Hit records do sometimes turn a nice profit. But makin' music is like buying an NFL franchise. Or buying the distribution rights to, "Gravity," starring a gray tank top with a woman named Sandra Bullock stuffed into it. Where was I? Oh yes. If you don't turn a profit, just remember the back end. That's where the real money is. Rumor has it that Sandra Bullock's splendid ass was clad in a thong during primary filming. The film is comprised of actors. PWND.
Did Spike Lee cover this issue during his speech and after event comments? Oh, hellz no!
Also..."Hollywood accounting" isn't limited to Hollywood (or the record industry). It seems to me these are the same strategies employed by the owners of professional sports teams to get the tax paying public (by way of bond issues) to pony up for their stadiums.
No two words in 2019 signal louder to hateful bigots they should be ready to harass than Hollywood and Accounting. Just a coincidence I suppose, the anti-Semitic whistling of these damn dogs.
Disgusting.
Your jealousy of the Jew is your own damn problem, all they want is to give children a polio-free life you monsters.
I first heard about re coming to America 30 some years ago.
And the reason for that is incredibly obvious. Hollywood contributes vast sums of money to political campaigns,
Hollywood accounting has nothing to do with accounting rules. It's a contract dispute between partners.
One very important reason to arbitrate a business dispute is confidentiality. Spare embarrassment to the losing side, which reads the decision, grimaces, and writes a check (or arranges a payment plan). But I guess the punitive damages aspect of the the award--5 times actual damages--which one rarely sees in an arbitration, forced the losing side to seek a review of the decision in a public court. Many parts of the arbitrator's written decision have been redacted for the public filing, making it harder to understand. I wonder how long that secrecy will last.
I suppose an award this earthshaking for Hollywood ways would have leaked out anyway, but for sure there are going to be a lot of folks with studio contracts contacting the lawyers on these papers and others to see if they may have a similar claim. There's a hint in the punitive damages section of the the decision that other such cases were introduced as grounds for upping the damages to punish, but the arbitrator decided he hadn't seen enough to factor the other cases into his decision.
@Rick, are you insane or merely gullible?
I get Spike Lee mixed up with Spike Jones. We had his album when I was a kid.
The procedural drama took in nearly half a billion dollars in its first seven seasons — Josephson even says James Murdoch once told him that Bones was "perhaps the most profitable show in Fox's history” — but the series was calculated to be a money loser. That meant no profits to share with Josephson and others.
Something similar happened with Universal Studios and The Rockford Files.
Eight year legal battle, with follow-up suits later.
They drive up production costs by subcontracting functions at exorbitant rates to companies they own and then drive down income by selling the rights at below market rates to other companies they also own. Synergy.
The article takes a while to get to the point. A point that should be blatantly obvious to anyone: reduce the declaration of profits to reduce the amount given to other people. Applies to the IRS, too.
Of course, Hollywood seems to take a lazy way of book keeping, which goes along their standard of ‘rules for thee and not for me’.
The fact that Bones ran for as long as it did is depressing. The show was formulaic crap. It jumped the shark way back in season 3.

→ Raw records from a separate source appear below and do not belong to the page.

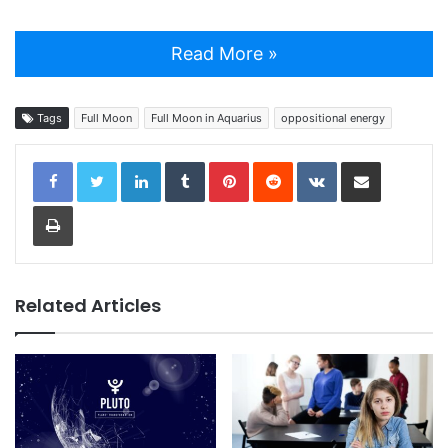
Read More »
Tags
Full Moon
Full Moon in Aquarius
oppositional energy
LinkedIn
Tumblr
Pinterest
Reddit
VKontakte
Share via Email
Print
Related Articles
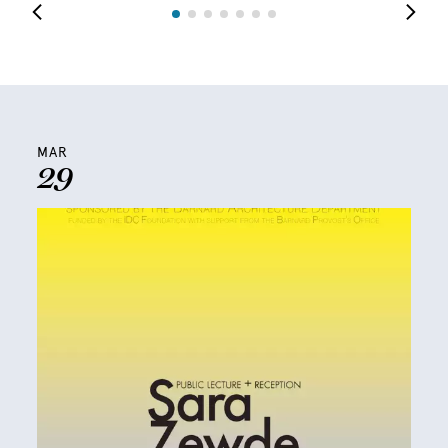
MAR
29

Reminds me of the story about Affleck and Matt Damon in Vanity Fair a few years ago. Near the end of the story, Harvey Weinstein presented both of them with luxury cars for making him so much money on "Good Will Hunting." Then he proceeded to charge them for the cost of the vehicles.
That this appeared in Vanity Fair, and no consequences ever followed, is a pretty good example of ethical climate in Hollywood.